If patients are admitted within the reperfusion time window (less than 12 hours) and no contraindication for thrombolysis exists, thrombolytic therapy should be performed in an isolation ward. After successful thrombolysis, treatment should be continued in the isolation ward. After the patient recovered from COVID19 pneumonia and PCR findings were twice negative, elective PCI should be considered. Patients within the reperfusion time window with contraindications for thrombolysis or failure of thrombolysis need a comprehensive evaluation of the risks of PCI and infection control.71
For most patients with NSTEMI and suspected COVID19 infection, timing should allow for diagnostic testing prior to cardiac catheterization, and allow for a more informed decision regarding infection control. Rapid discharge of patients with primary NSTEMI following revascularization would likely be important in terms of maximizing bed availability and reducing patient exposure within the hospital. It has been suggested that in appropriately selected patients with known COVID19 and NSTEMI (eg, particularly for patients with type 2 MI), conservative therapy may be sufficient based on the patient’s risk. Recent reports from China outline a protocol that relies on rapid nucleic acid testing and reliance on fibrinolytic therapy. This is a controversial subject, especially in the United States where primary PCI is routine for patients with STEMI. Furthermore, it is complicated by the fact that access to rapid testing is limited. However, in patients with known COVID19 infection and STEMI, the balance of staff exposure and patient benefit should be weighed carefully. Fibrinolysis can be considered an option for relatively stable patients with STEMI and active COVID19 infection. For elective patients, Case decisions should be individualized, taking into account the risk of COVID19 exposure versus the delay in diagnosis or therapy.72 Recent reports suggest that acute cardiac injury is present in about 7% of patients with COVID19 infection and may represent either type 2 MI or myocarditis.73
Pro-coagulant effects of systemic inflammation74 may increase the likelihood of stent thrombosis and assessment of platelet function and intensified anti-platelet therapy should be considered in those with a history of previous coronary intervention.

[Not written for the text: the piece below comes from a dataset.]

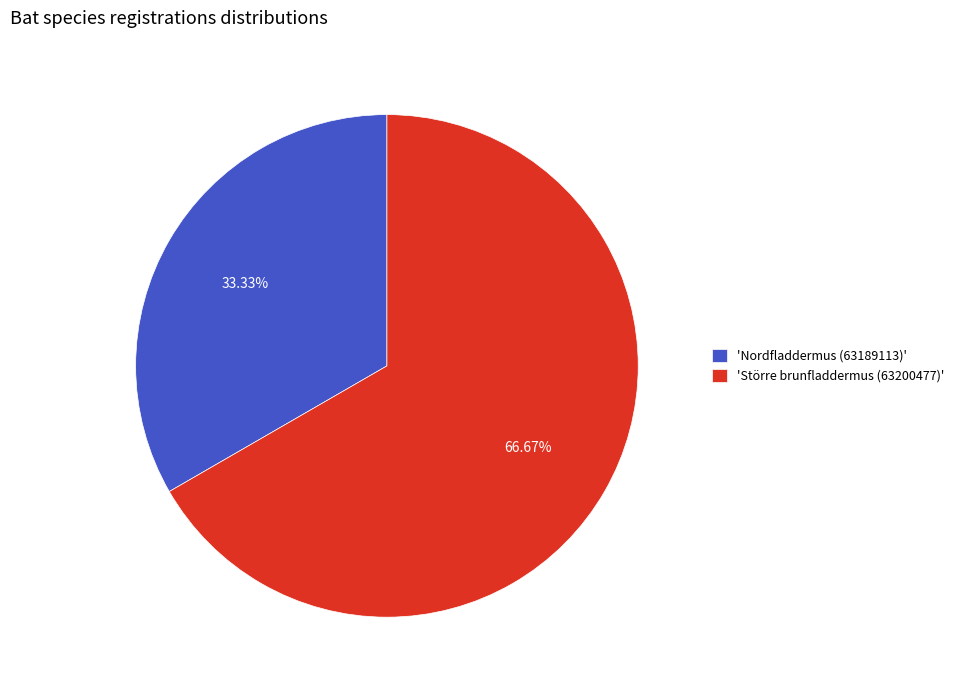

Rank the categories by value from lowest to highest.

'Nordfladdermus (63189113)', 'Större brunfladdermus (63200477)'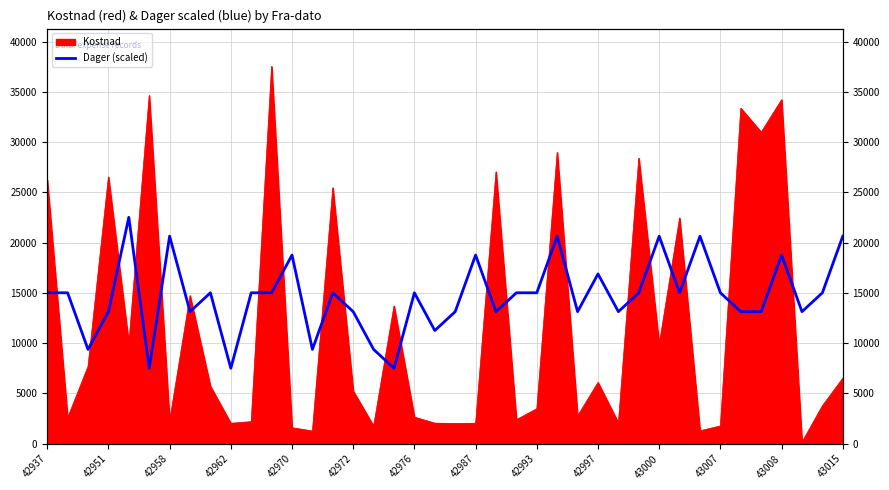

What is the change in value from 22 to 32?

+7508.8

COVID19 is now a serious pandemic infection with different clinical features. Underlying CVD may lead to adverse clinical outcomes or long-term complications in patients with COVID19 infection. Keeping in mind the cardiovascular presentations, underlying CVD and its adverse events can help the clinician to make better decisions in the management of COVID19 infection. However, there are many gaps in the pathophysiology of direct cardiovascular injuries due to COVID19 infection. Performing large scale and multi-centric investigations on cardiovascular complications of COVID19 infection would help CVD control to a great extent.
ACE2, angiotensin-converting enzyme 2; ACEi, angiotensin-converting enzyme inhibitor; AMI, acute myocardial infarction; ARB, angiotensin receptor blocker; ARDS, acute respiratory distress syndrome; CK-MB, creatine kinase myocardial band; COVID19, coronavirus disease 2019; cTnI, cardiac troponin-I; cTnT, cardiac troponin-T; CVD, cardiovascular disease; ECMO, extracorporeal membrane oxygenation; hs-TnI, hypersensitive troponin-I; IABP, intra-aortic balloon pump; ICU, intensive care unit; IFN-γ IP-10, interferon gamma-induced protein 10; IL-1β, interleukin 1-beta; LV, left ventricular; MCP-1, monocyte chemoattractant protein-1; MERS, Middle East respiratory syndrome coronavirus; NCP, novel coronavirus pneumonia; NSTEMI, non-ST-segment elevation myocardial infarction; NT-ProBNP, N-terminal pro b-type natriuretic peptide; PCI, percutaneous coronary intervention; PCR, polymerase chain reaction; RAAS, renin–angiotensin–aldosterone system; SARS, severe acute respiratory syndrome; SARS-CoV-2, severe acute respiratory syndrome coronavirus type2; STEMI, ST-segment elevation myocardial infarction.
The authors report no conflicts of interest for this work.